(Stored items)
*** Begin section ***
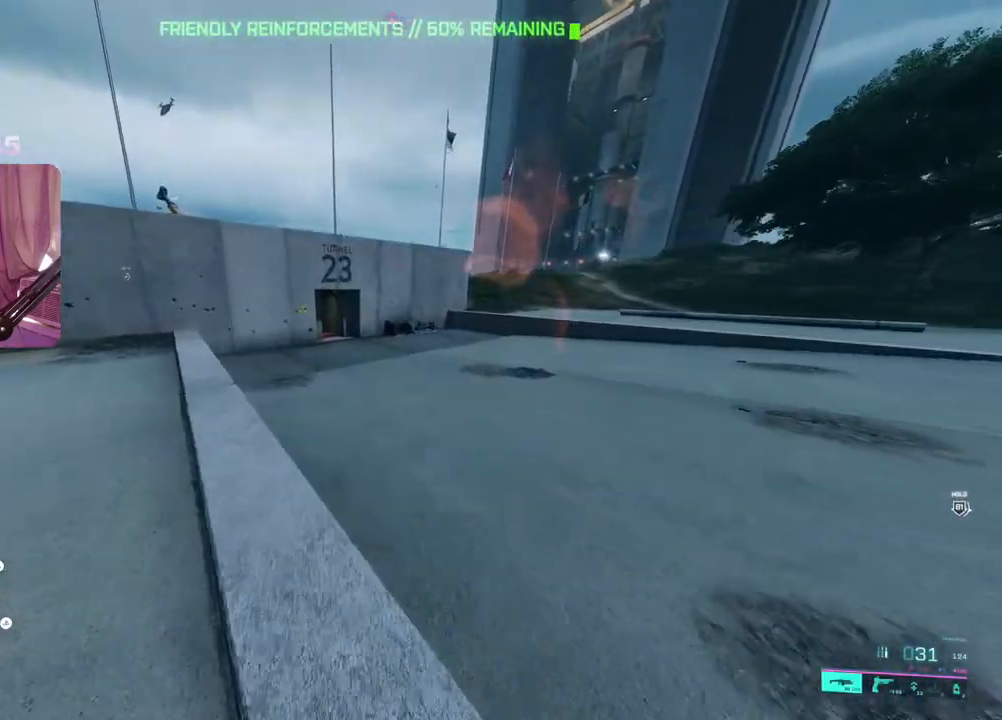
{"buttons": [], "left_stick": "up", "right_stick": "center", "events": []}
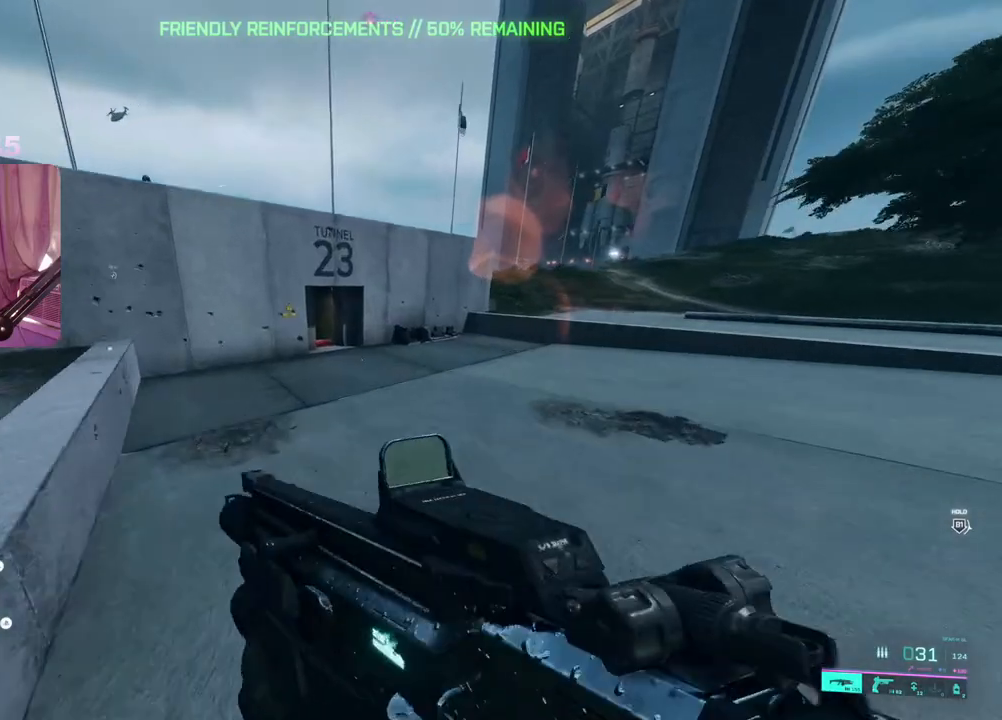
{"buttons": [], "left_stick": "up", "right_stick": "center", "events": []}
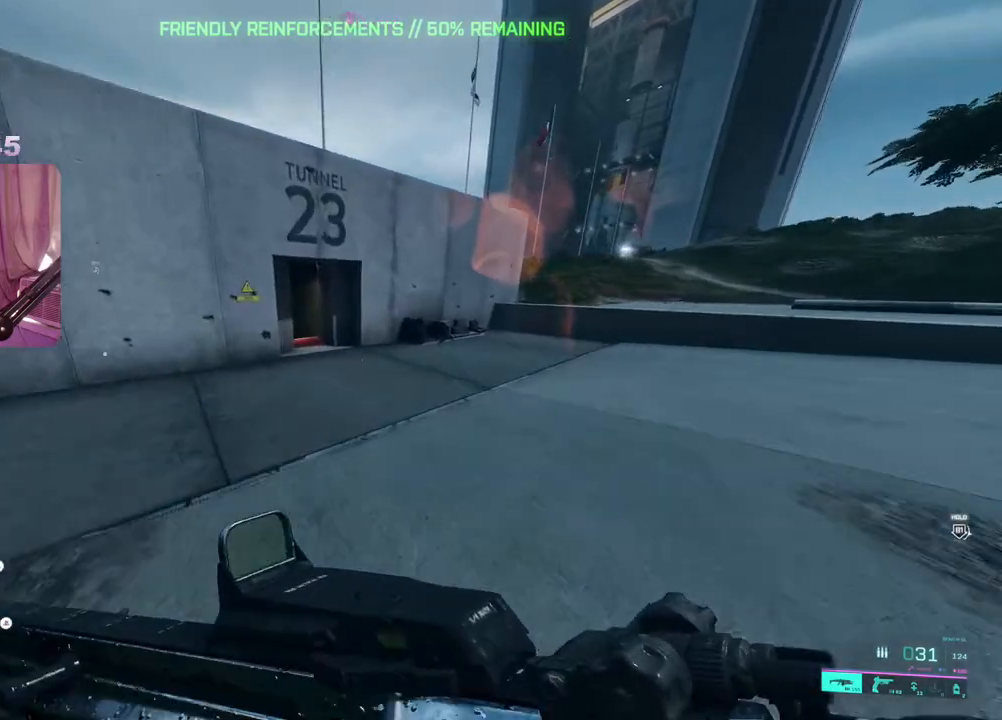
{"buttons": [], "left_stick": "up", "right_stick": "left", "events": [[50, "right_stick", "left"], [233, "right_stick", "center"], [500, "right_stick", "left"]]}
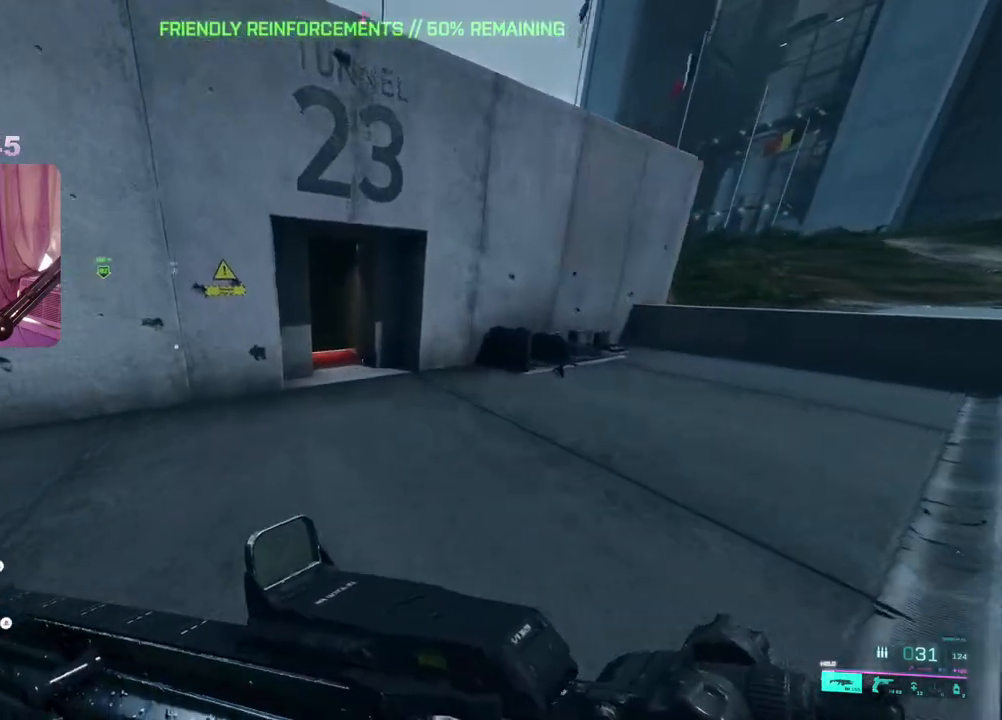
{"buttons": [], "left_stick": "up", "right_stick": "left", "events": []}
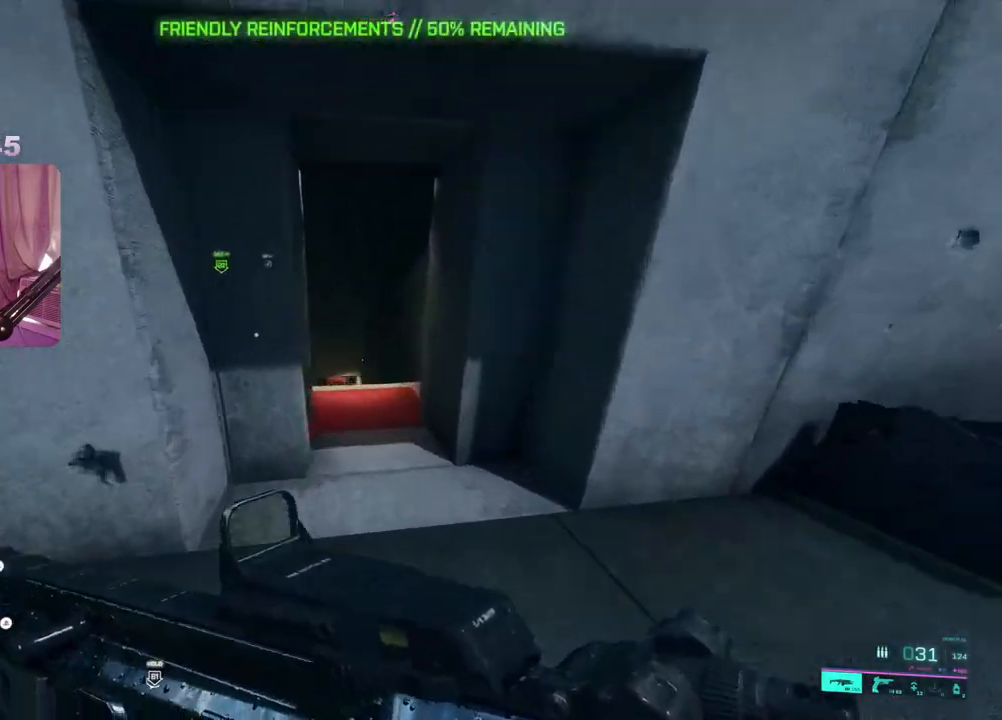
{"buttons": [], "left_stick": "up", "right_stick": "center", "events": [[150, "right_stick", "down"], [233, "right_stick", "center"]]}
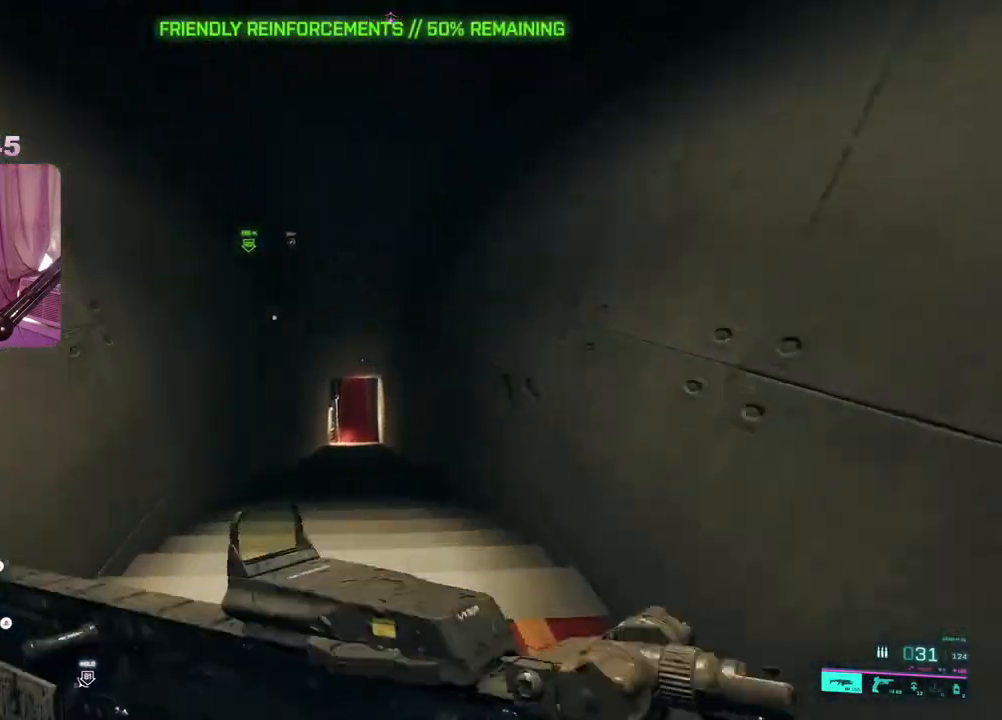
{"buttons": [], "left_stick": "up", "right_stick": "center", "events": []}
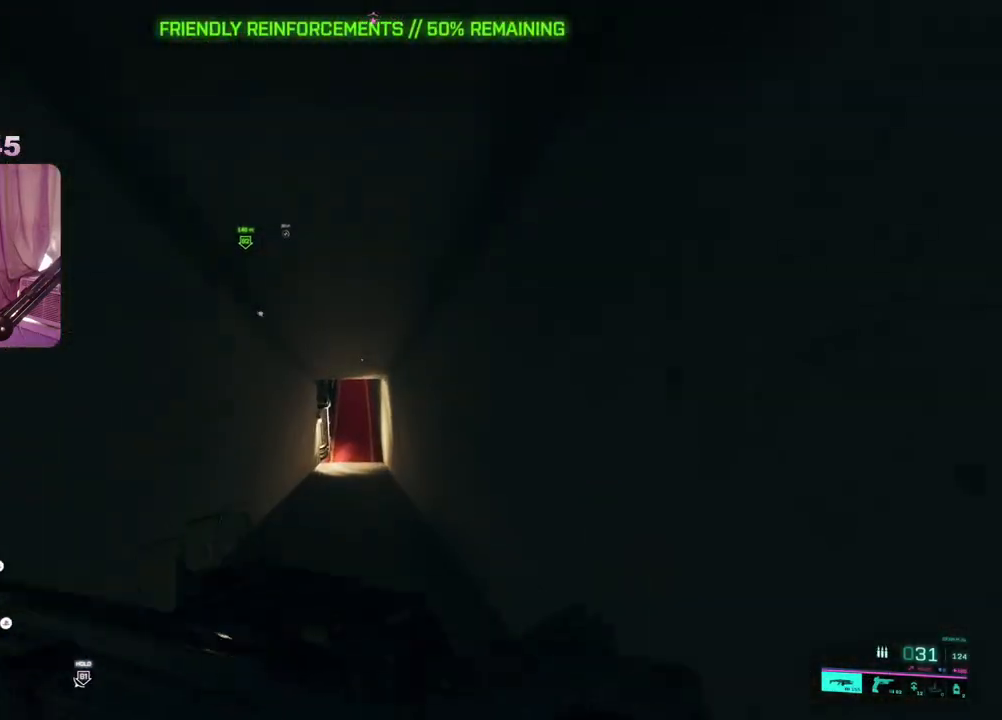
{"buttons": [], "left_stick": "up", "right_stick": "center", "events": []}
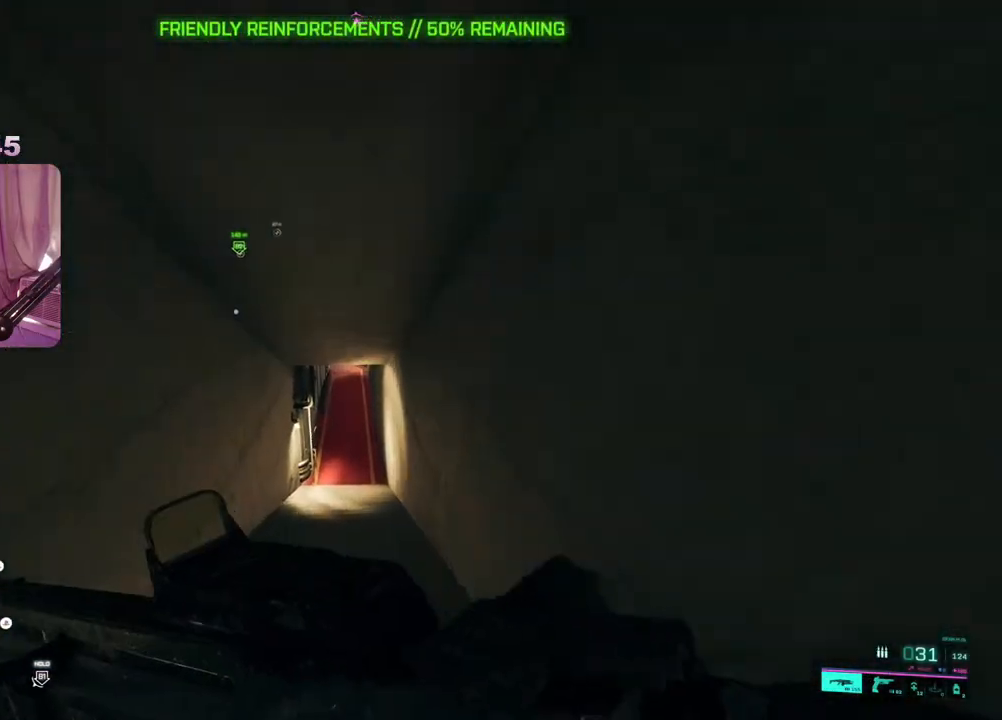
{"buttons": [], "left_stick": "up", "right_stick": "center", "events": []}
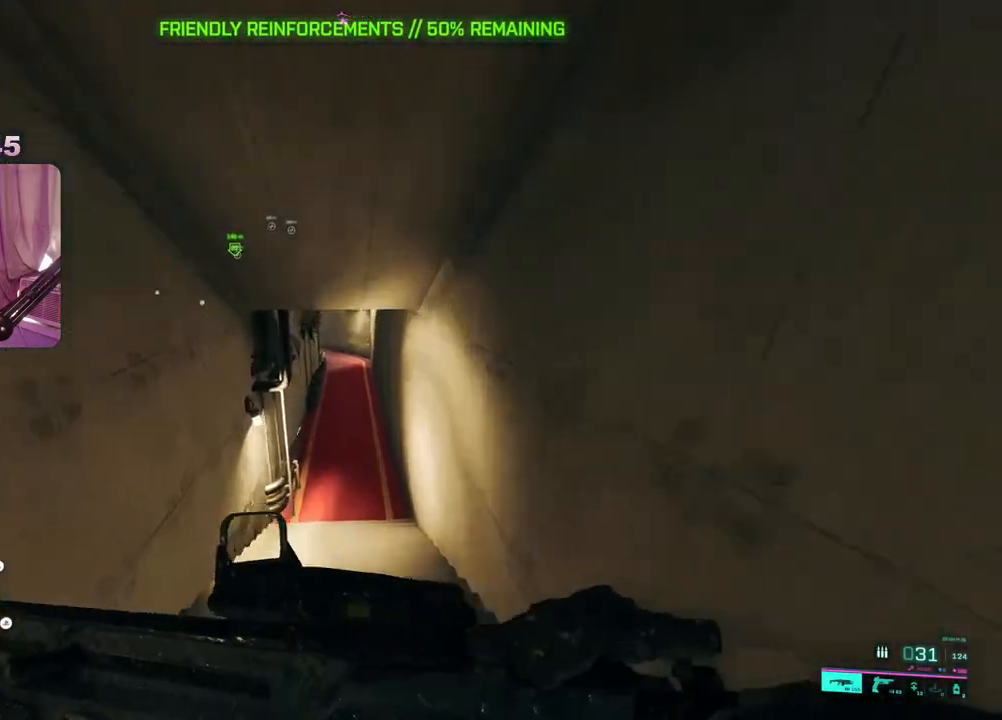
{"buttons": [], "left_stick": "up", "right_stick": "center", "events": []}
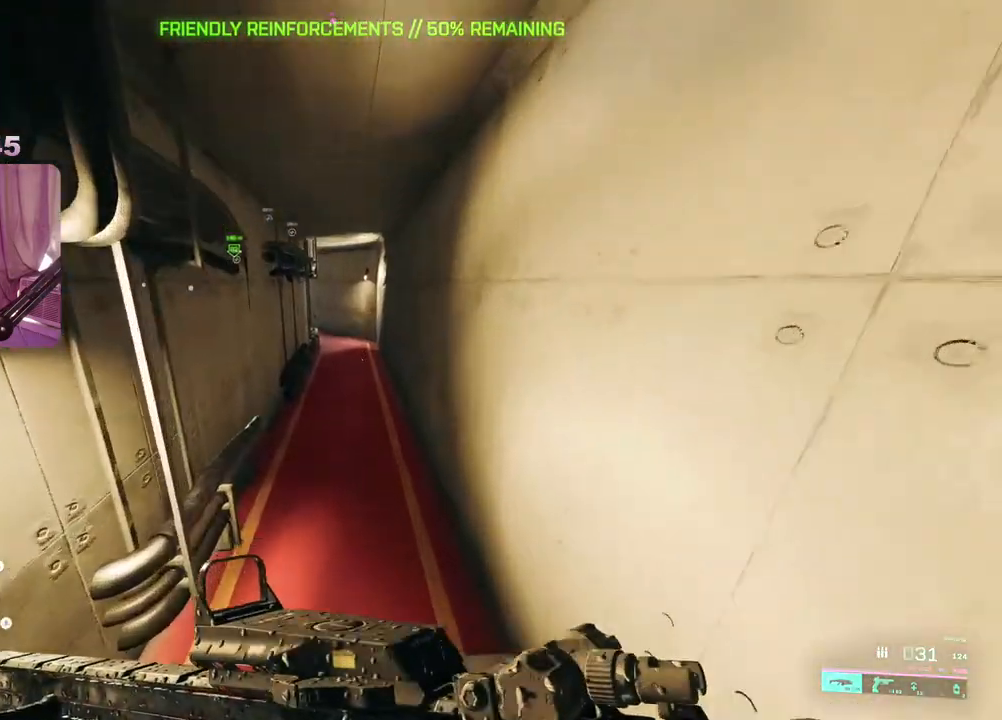
{"buttons": ["B", "L1"], "left_stick": "up", "right_stick": "center", "events": [[67, "L1", "down"], [500, "B", "down"]]}
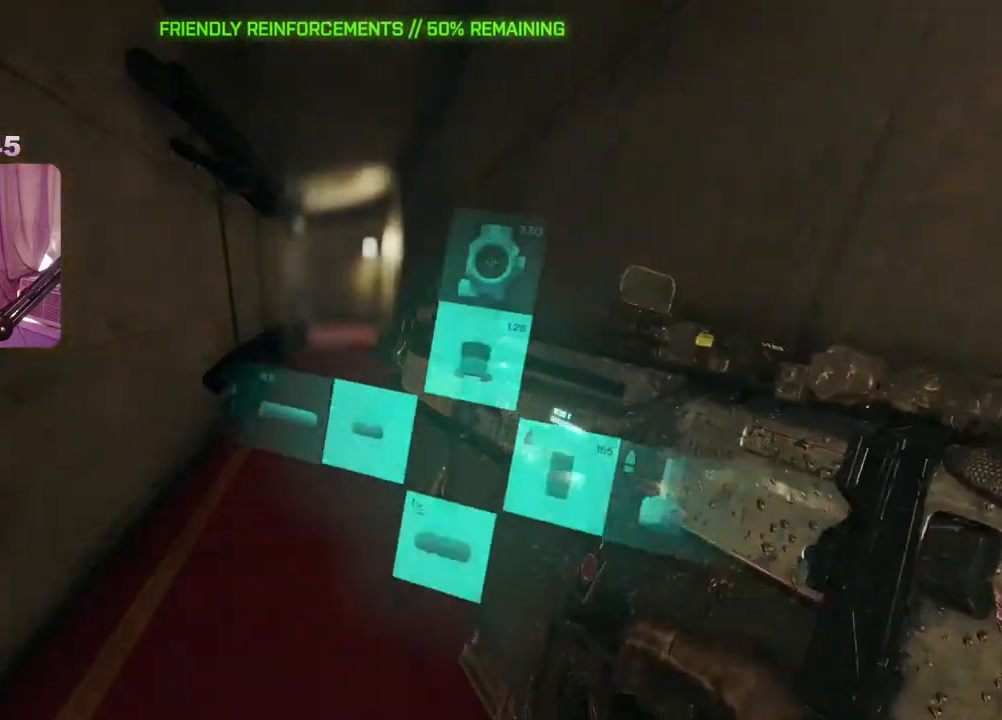
{"buttons": [], "left_stick": "up", "right_stick": "center", "events": [[100, "B", "up"], [133, "L1", "up"], [250, "L3", "down"], [367, "L3", "up"]]}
*** End section ***
**Task statement:**
Every line above that holds the word "down" is to be found and copied.

**Final answer:**
{"buttons": [], "left_stick": "up", "right_stick": "center", "events": [[150, "right_stick", "down"], [233, "right_stick", "center"]]}
{"buttons": ["B", "L1"], "left_stick": "up", "right_stick": "center", "events": [[67, "L1", "down"], [500, "B", "down"]]}
{"buttons": [], "left_stick": "up", "right_stick": "center", "events": [[100, "B", "up"], [133, "L1", "up"], [250, "L3", "down"], [367, "L3", "up"]]}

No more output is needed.